In the new report, Brooks assesses the strengths and limitations of diverse approaches to scaling up digital safety technical assistance, including volunteer networks, cybersecurity clinics, and community hubs. These technical assistance models all provide potential benefits, Brooks concludes, but all contribute differently to scaling digital security services for civil society organizations.
Among the key findings outlined in the report:
- The first step in improving the digital safety posture of a civil society organization is not “hardening” its digital systems, but helping it overcome a perceived lack of agency. Security assistance needs to move civil society organizations to a point where they can withstand a basic attack, in order to generate the necessary confidence to take greater ownership of managing digital risk.
- Efforts to scale cybersecurity technical assistance for civil society must accomplish three interdependent outcomes: quality of service, increased organizational capacity, and a stronger technical assistance ecosystem.
- Finding new pathways for onboarding less-experienced professionals into the space is critical to providing more helping hands.
- Volunteer networks of experts can greatly expand the scale of assistance, and may have untapped potential for improving the state of the ecosystem. However, volunteer efforts require oversight mechanisms not yet in existence, and must be monitored to ensure their quality and long-term impact.
- University-based clinics address many of the challenges of scale in a cost-effective way. Clinics can specialize and build deep ties with communities, experiment with new methodologies in a rigorous manner, and create a pipeline for skilled assistance providers. However, any single clinic is unlikely to deliver significant scale to technical assistance. (The Citizen Clinic Cybersecurity Education Center aims to help other organizations adopt the clinic model in their own contexts.)
- Community hubs — organizations designed to provide digital safety services to specific communities in need — are an understudied model for providing technical assistance to civil society. Such hubs can move swiftly to provide direct technical assistance with relatively few startup costs, and can manage both capacity-building projects and emergency response efforts. However, these hubs are sometimes expected to be “everything to everyone” in their communities, and the level of support expected of them can be difficult to maintain.
- Technology platforms and providers can provide assistance, and governments can compel certain security, safety, and privacy-enhancing design decisions. But policy and products designed to serve the social good must be responsive to the requirements articulated by an active, connected, and high-functioning set of digital safety experts who are deeply engaged with civil society on a regular basis.

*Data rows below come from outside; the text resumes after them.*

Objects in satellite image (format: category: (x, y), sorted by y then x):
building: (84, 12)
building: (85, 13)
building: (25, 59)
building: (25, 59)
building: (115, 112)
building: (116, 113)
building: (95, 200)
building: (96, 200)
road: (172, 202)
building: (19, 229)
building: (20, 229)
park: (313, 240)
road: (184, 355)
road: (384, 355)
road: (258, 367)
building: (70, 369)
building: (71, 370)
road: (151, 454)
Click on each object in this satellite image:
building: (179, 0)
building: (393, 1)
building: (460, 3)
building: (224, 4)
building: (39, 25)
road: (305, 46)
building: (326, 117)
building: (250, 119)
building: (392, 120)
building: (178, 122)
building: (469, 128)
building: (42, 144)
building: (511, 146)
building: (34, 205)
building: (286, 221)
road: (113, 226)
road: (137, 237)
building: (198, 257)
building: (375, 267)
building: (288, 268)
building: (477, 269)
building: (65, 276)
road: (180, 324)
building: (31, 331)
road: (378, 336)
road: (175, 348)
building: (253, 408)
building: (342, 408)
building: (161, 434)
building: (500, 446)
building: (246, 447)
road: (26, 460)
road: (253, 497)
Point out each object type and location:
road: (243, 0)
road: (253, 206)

“The future will require innovation and experimentation to develop models and communicate about the risks to policymakers, technology firms, funders, researchers, and senior leaders in civil society,” Brooks concludes. “Activating already existing expertise and helping organizations utilize existing channels for support are important elements, but we must also expand the number of professionals in the space. A more nuanced perspective on the digital safety challenges facing civil society organizations is essential not only for providing a high quality of service, but also for designing appropriate technical products and policies.”